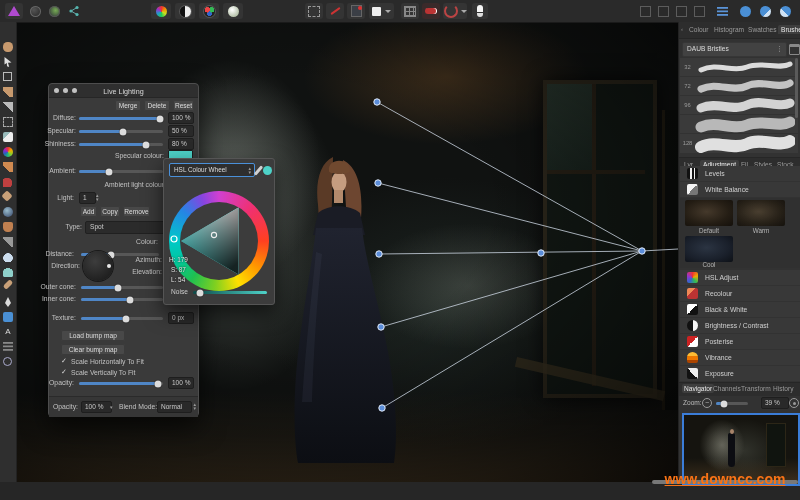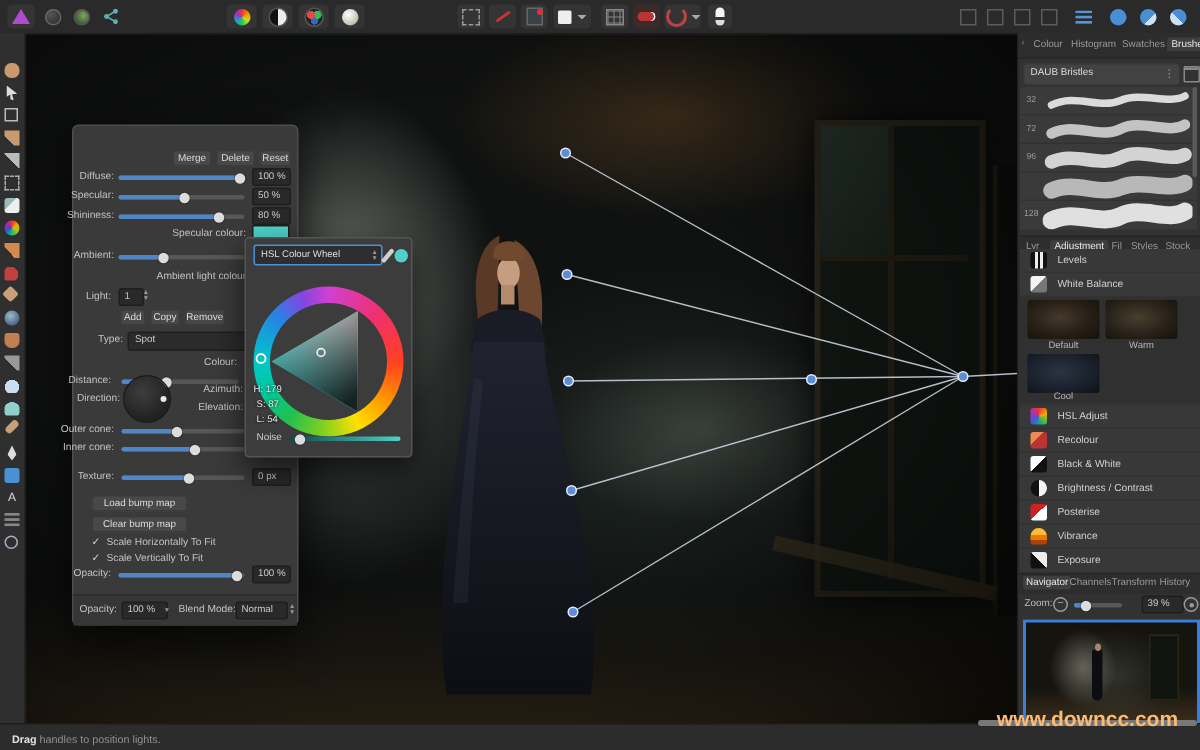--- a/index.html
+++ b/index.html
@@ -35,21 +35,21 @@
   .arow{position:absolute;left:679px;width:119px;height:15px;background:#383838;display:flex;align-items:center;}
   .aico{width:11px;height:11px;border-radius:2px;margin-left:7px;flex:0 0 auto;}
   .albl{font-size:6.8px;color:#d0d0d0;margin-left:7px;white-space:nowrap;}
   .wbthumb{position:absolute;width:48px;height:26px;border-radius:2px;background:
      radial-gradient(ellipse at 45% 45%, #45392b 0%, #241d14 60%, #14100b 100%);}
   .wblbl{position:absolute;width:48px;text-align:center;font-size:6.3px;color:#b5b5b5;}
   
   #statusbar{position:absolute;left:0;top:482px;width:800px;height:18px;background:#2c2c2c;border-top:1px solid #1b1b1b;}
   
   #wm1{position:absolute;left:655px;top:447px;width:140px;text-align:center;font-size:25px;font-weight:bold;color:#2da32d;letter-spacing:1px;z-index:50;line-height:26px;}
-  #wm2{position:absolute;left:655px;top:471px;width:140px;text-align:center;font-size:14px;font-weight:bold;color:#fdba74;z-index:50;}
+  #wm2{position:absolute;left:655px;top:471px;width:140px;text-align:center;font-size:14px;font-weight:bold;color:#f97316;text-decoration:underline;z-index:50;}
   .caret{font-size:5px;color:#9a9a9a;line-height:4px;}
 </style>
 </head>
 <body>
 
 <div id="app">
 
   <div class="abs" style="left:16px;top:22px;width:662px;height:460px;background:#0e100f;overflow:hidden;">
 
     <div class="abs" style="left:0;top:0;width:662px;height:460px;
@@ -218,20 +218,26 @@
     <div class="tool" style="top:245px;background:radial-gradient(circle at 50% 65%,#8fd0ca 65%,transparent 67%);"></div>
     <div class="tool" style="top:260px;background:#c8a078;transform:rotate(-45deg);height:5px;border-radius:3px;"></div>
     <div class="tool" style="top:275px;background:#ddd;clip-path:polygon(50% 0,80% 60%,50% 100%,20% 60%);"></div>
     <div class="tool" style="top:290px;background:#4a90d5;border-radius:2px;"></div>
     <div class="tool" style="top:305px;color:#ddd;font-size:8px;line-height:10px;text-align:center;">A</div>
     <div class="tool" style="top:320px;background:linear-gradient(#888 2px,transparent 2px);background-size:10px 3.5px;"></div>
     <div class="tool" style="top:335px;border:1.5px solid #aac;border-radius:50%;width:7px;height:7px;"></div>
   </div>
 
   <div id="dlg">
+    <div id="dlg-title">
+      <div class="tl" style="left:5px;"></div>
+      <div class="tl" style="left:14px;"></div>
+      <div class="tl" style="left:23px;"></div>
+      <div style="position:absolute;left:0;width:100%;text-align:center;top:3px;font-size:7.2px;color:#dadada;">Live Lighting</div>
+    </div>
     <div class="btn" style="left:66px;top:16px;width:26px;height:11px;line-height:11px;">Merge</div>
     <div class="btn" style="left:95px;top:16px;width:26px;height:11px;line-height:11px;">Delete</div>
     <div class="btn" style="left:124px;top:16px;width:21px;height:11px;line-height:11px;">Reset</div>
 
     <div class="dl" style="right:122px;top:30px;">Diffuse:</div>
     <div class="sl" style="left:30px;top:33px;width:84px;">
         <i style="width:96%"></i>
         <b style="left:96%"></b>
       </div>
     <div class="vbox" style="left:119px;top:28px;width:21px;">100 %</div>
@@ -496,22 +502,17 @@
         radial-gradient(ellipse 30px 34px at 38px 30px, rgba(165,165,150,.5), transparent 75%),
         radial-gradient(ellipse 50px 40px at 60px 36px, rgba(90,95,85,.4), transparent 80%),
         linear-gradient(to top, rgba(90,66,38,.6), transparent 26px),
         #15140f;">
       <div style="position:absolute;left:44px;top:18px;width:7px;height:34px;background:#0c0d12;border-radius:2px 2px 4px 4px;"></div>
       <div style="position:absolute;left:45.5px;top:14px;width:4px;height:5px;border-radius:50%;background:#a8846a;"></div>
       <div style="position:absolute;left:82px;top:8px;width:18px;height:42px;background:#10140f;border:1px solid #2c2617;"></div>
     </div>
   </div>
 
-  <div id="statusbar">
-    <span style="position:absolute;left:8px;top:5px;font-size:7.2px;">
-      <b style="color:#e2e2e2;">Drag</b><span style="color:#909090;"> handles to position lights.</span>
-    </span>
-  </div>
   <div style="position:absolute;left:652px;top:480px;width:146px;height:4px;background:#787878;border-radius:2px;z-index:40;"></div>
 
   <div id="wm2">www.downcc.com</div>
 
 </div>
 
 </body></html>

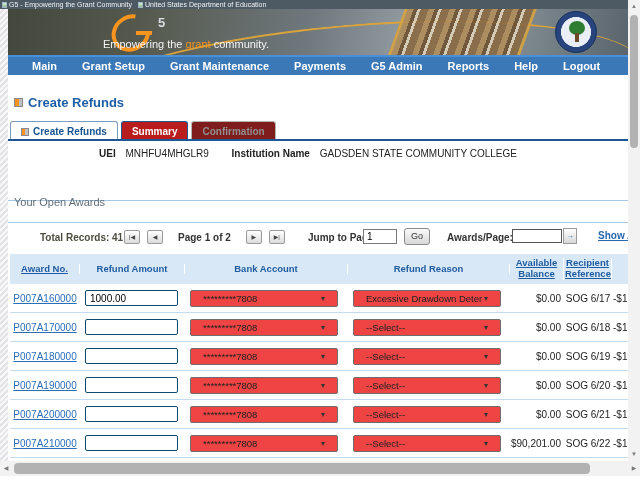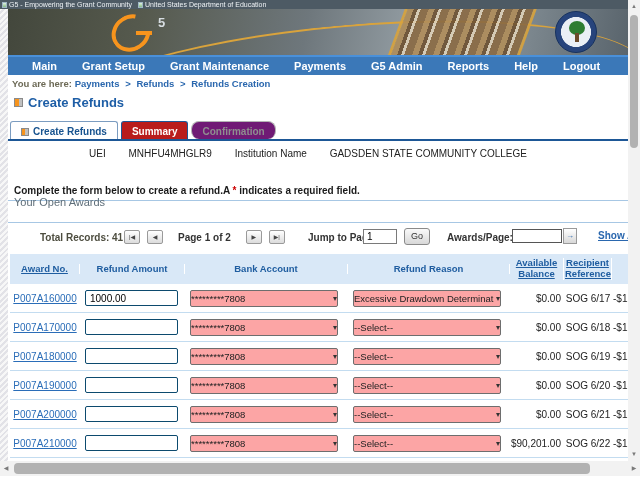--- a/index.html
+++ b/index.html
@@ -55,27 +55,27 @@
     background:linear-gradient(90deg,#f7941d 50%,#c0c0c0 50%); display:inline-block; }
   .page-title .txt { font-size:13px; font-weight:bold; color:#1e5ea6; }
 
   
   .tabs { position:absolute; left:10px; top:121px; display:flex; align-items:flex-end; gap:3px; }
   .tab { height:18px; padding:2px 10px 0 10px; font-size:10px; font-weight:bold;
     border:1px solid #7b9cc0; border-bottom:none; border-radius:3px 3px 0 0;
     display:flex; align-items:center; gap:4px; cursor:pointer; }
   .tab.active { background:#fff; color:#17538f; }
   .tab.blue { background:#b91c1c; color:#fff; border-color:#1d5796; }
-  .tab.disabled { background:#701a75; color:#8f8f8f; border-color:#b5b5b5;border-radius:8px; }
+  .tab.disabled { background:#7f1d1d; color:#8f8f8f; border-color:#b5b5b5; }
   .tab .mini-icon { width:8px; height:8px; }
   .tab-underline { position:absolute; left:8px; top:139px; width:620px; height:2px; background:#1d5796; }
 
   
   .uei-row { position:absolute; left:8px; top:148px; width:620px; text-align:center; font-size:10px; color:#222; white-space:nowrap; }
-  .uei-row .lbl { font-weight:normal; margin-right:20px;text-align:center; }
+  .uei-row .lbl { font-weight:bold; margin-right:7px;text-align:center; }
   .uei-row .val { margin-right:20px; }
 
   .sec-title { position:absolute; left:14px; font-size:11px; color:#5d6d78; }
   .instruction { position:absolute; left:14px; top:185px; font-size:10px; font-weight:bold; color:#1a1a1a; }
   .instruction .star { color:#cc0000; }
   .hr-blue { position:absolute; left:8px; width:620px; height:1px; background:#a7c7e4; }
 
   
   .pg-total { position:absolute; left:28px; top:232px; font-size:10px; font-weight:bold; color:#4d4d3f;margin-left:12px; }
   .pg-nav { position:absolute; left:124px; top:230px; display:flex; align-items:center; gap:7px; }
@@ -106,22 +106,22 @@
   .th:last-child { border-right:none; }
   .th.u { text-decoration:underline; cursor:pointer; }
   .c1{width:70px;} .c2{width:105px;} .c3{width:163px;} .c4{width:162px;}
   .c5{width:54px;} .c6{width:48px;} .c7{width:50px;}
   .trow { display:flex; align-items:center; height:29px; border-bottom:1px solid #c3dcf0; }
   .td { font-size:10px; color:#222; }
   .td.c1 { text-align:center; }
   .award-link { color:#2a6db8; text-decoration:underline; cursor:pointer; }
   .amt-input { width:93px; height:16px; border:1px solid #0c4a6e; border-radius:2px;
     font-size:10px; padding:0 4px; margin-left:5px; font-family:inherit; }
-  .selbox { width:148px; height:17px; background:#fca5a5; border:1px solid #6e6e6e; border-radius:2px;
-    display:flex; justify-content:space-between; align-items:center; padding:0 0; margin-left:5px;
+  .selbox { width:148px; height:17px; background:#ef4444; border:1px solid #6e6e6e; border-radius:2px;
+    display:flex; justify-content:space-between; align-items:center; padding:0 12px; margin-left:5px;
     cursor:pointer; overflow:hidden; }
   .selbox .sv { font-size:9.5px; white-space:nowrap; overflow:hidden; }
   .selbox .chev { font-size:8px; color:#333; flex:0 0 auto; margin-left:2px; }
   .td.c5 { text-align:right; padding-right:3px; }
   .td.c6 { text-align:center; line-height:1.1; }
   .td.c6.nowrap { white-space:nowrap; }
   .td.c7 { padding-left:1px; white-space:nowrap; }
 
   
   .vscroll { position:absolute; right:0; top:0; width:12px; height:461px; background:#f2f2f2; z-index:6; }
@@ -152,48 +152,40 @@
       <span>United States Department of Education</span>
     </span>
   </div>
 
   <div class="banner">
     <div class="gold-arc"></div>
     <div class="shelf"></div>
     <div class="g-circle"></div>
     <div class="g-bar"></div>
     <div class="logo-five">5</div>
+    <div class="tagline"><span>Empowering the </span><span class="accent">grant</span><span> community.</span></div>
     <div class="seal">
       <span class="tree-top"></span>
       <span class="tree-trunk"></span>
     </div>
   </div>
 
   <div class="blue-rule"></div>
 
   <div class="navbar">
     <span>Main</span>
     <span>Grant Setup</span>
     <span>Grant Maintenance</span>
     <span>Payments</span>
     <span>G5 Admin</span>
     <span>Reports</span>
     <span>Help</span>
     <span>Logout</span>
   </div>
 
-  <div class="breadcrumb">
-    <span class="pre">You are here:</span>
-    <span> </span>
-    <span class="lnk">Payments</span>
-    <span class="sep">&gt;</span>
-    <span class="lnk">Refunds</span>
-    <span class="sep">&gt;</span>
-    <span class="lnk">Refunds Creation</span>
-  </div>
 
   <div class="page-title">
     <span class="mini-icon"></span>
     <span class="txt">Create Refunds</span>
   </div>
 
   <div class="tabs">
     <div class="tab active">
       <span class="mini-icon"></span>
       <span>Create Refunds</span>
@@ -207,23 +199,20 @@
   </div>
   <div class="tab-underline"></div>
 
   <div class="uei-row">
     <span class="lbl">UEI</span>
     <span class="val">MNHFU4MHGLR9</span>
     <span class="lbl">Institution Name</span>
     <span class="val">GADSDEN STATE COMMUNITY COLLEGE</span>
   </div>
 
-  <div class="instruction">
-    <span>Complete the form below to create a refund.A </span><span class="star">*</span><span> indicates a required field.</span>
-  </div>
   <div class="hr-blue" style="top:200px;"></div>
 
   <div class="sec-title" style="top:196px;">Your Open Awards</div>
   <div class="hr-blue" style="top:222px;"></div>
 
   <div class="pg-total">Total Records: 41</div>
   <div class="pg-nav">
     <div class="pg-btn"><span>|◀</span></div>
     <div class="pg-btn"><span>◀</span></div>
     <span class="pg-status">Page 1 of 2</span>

Assignment> Copy out every line in the records where the word "justify" is found.

Exercise answer>
-    display:flex; justify-content:space-between; align-items:center; padding:0 0; margin-left:5px;
+    display:flex; justify-content:space-between; align-items:center; padding:0 12px; margin-left:5px;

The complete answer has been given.